La Secrétaire d’Etat chargée de l’Egalité entre les femmes et les hommes est intervenue hier sur Europe 1 pour revenir sur son annonce  qui  jeudi soir avait ecoué les professionnels de la petite enfance. Elle a démenti avoir proposé de distribuer des CAP petite enfance à toutes les mères et affirmé vouloir mettre en place un dispositif accompagnant les parents non diplômés vers une formation professionnalisante. Ces propos n’ont pas convaincu la FNEJE qui s'adresse une nouvelle fois à Marlène Schiappa. La FNEJE  signale qu'une pétition en ligne contre ce projet a déjà recueilli 10 000 signatures et conclut sa lettre par une demande de rendez-vous. Voici des extraits de sa mise au point.

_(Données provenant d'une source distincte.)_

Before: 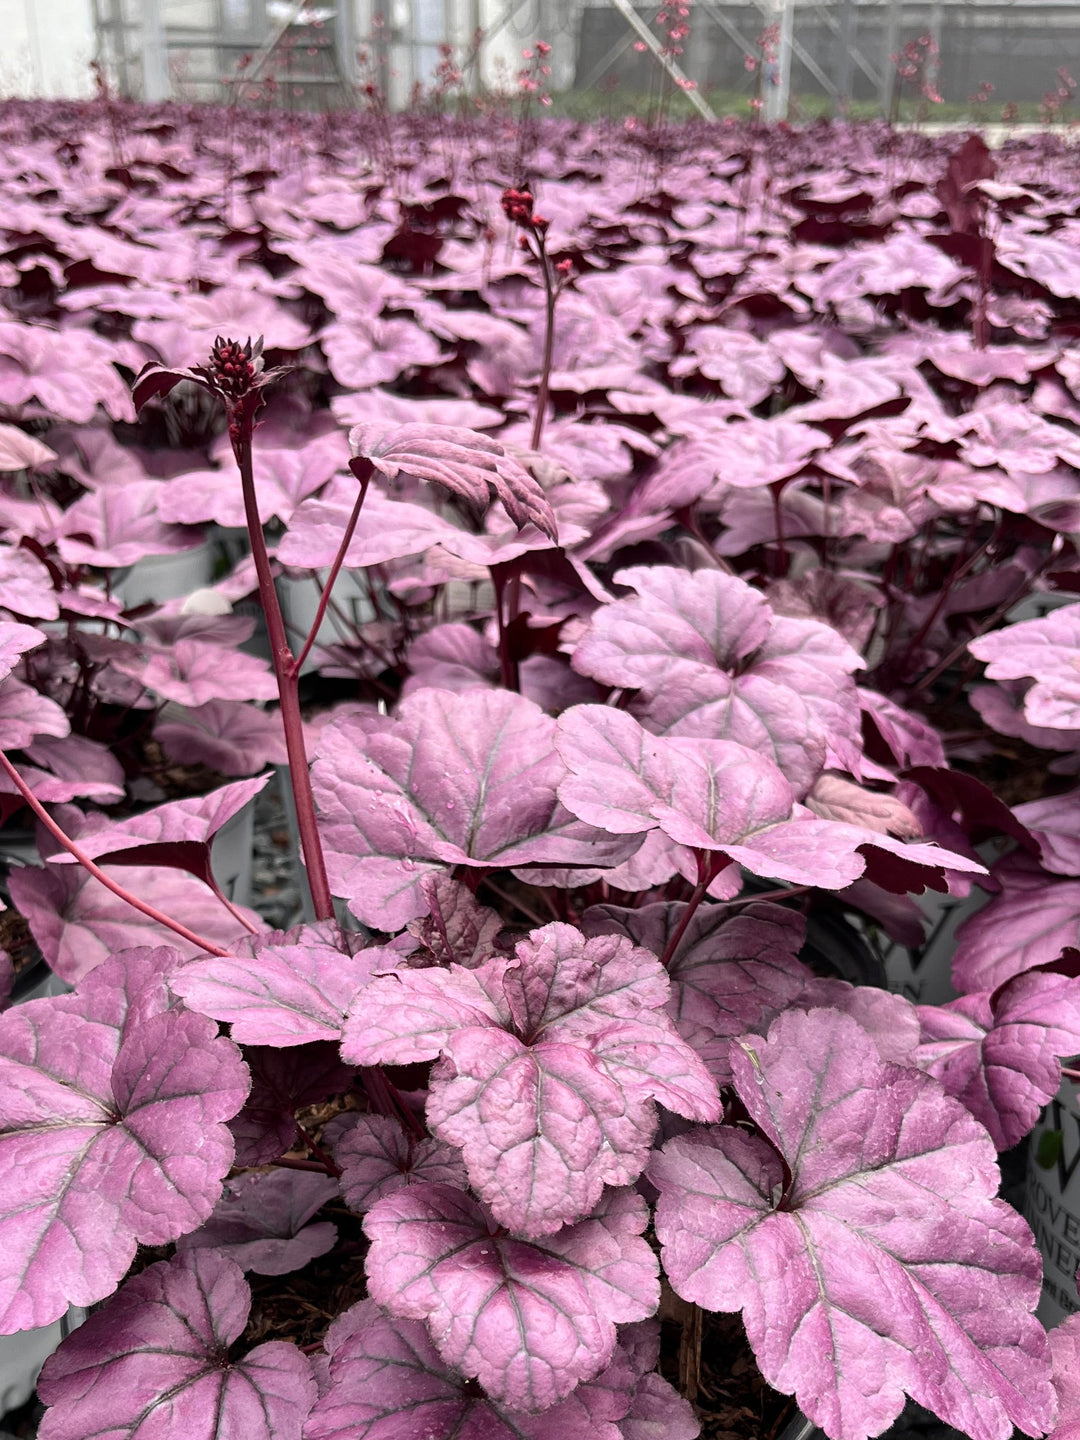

« La VAE est en effet un dispositif qui existe déjà mais qui se fonde sur un principe : l’expérience professionnelle ou bénévole dans un secteur dédié. (…) D’autre part, ce diplôme est obtenu le plus souvent par la voie de la formation initiale soit : un baccalauréat, un concours d’entrée à l’école en travail social, 3 années d’étude alternant pratique (stages) et théorie, une soutenance de mémoire professionnel. La VAE, et ce quel que soit le diplôme de la petite enfance, ce sont des écrits à fournir, difficiles, cela demande un investissement personnel et une remise en question de son vécu professionnel. Pour ce qui concerne toujours le DEEJE, il faut avoir son baccalauréat pour prétendre à ce diplôme. Comment des jeunes sortis du système scolaire trop tôt pourront tout simplement avoir les moyens de fournir ce travail ? De plus, la VAE n’oblige pas de passer par un parcours de formation et de connaissances. (…)
Emmi PIKLER, pédiatre hongroise et qui fait référence pour les professionnel(le)s de la petite enfance disait la chose suivante : “une mère soigne son enfant parce qu’elle l’aime, une professionnelle aime un enfant parce qu’elle le soigne ». (…)
Vous dites avoir discuté avec les populations qui sont dans ces situations là mais vous ne souhaitez pas discuter avec les professionnel(le)s dont c’est le métier ? (…)
Nous avons l’habitude de travailler avec les différents ministères qui nous concernent, nous pouvons apporter une expertise de terrain, nous connaissons les enjeux de l’accueil de qualité des jeunes enfants et de leurs familles.
Madame la Secrétaire d’Etat, nous souhaitons vivement vous rencontrer et vous exposer tout cela.